While he skirts perilously close to Hallmark sentiment at times, particularly the recurring images of sunlight through trees and the ever-wafting fluidity of the camera (suggesting an Omniscient presence), Malick’s visual language abounds with moments as simultaneously inconsequential and profoundly mysterious as a leaf in the wind. Even the most casual image carries the suggestion of deeper metaphoric substance. The problem is that Malick is very fond of his visual motifs, which he too often milks for their implicit wonder. The result is a film that teeters on the edge of visual cliché.
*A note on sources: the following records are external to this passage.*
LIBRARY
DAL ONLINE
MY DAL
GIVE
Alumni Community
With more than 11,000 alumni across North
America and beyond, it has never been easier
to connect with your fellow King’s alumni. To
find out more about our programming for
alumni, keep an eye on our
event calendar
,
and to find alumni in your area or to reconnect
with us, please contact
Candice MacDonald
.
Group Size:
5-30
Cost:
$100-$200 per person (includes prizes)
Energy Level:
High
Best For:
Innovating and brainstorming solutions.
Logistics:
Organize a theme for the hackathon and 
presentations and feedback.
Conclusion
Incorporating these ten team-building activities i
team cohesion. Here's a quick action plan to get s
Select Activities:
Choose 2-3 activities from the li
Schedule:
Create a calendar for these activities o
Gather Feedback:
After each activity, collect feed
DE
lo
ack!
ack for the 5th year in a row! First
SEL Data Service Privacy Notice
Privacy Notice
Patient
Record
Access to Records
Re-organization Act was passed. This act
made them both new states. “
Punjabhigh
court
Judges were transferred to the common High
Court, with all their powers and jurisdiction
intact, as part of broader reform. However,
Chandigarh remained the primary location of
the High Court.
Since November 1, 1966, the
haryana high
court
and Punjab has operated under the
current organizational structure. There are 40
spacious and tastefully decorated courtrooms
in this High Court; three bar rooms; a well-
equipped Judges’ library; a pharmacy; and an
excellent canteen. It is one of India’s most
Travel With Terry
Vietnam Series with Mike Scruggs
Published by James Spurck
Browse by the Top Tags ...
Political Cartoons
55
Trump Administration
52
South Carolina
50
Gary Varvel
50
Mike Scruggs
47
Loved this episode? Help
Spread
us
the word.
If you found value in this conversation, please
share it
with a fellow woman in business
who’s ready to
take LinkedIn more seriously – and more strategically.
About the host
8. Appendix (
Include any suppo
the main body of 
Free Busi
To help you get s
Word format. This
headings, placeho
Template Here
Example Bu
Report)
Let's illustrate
The ending may be a white middleclass protestant vision of Eternal Oneness, but the point is clear. The Tree of Life is a testament of faith, a film about striving to overcome brokenness and move to a place of acceptance, humility, forgiveness, reconciliation and growth. It may not be the best film ever made, but it’s certainly a sincere and searching one, which might be why some regard it so highly – because they recognise and are affected by its central purpose. Those who dismiss it for its supposed pretention and high-mindedness are unlikely to tolerate its central message: that life offers the potential to transcend nature and engage with, perhaps be transformed by, something resembling Grace — if we let it.